How are MFC butterfly max profit and max loss calculated?
Max profit equals the wing width minus net debit times 100 (reached when the underlying pins the middle strike); max loss equals the net debit times 100. Two breakevens at lower-wing plus debit and upper-wing minus debit. For the MFC butterfly priced from the end-of-day chain at a 30-day expiry (ATM IV 19.40%), the computed maximum profit is $101.88 per contract and the computed maximum loss is -$85.00 per contract. Live intraday quotes will differ as the chain moves through the trading session.
What is the breakeven for a MFC butterfly?
The breakeven for the MFC butterfly priced on this page is roughly $36.85 at expiration, derived from end-of-day chain premiums. Breakeven is the underlying price at which the strategy's P&L crosses zero ignoring transaction costs and assignment risk. The current MFC market-implied 1-standard-deviation expected move is approximately 5.56%; if the move sits well outside the breakeven distance, the structure's risk-reward becomes correspondingly tighter.
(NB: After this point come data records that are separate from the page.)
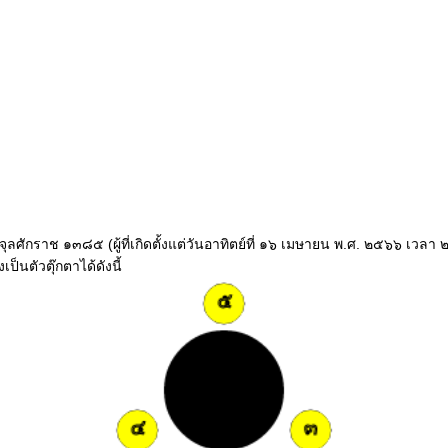
ือปีจุลศักราช ๑๓๘๕ (ผู้ที่เกิดตั้งแต่วันอาทิตย์ที่ ๑๖ เมษายน พ.ศ. ๒๕๖๖ เ
็นตัวตุ๊กตาได้ดังนี้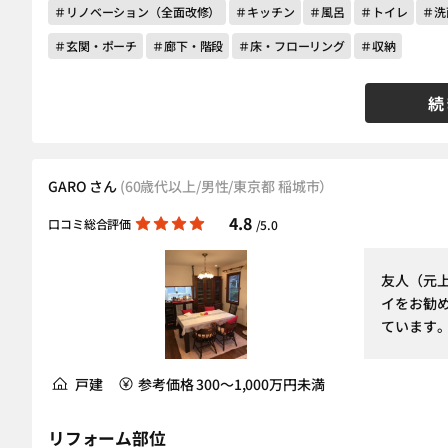
＃リノベーション（全面改修）
＃キッチン
＃風呂
＃トイレ
＃洗
＃玄関・ポーチ
＃廊下・階段
＃床・フローリング
＃収納
続
GARO さん
(60歳代以上/男性/東京都 稲城市）
4.8
口コミ総合評価
/5.0
友人（元
イをお勧
ています
戸建
参考価格 300～1,000万円未満
リフォーム部位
When should you consider a butterfly on MFC?
Butterflies on MFC are pinning bets - traders use them when they expect MFC to settle near a specific level at expiration (often the prior close, a round number, or the max-pain strike) and want defined-risk exposure to that outcome.
How does current MFC implied volatility affect this butterfly?
MFC ATM IV is at 19.40% with IV rank near 22.17%, which is on the low end of its 1-year range. Premium-buying structures (long call, long put, debit spreads) are relatively cheap in this regime; premium-selling structures collect less credit per unit risk.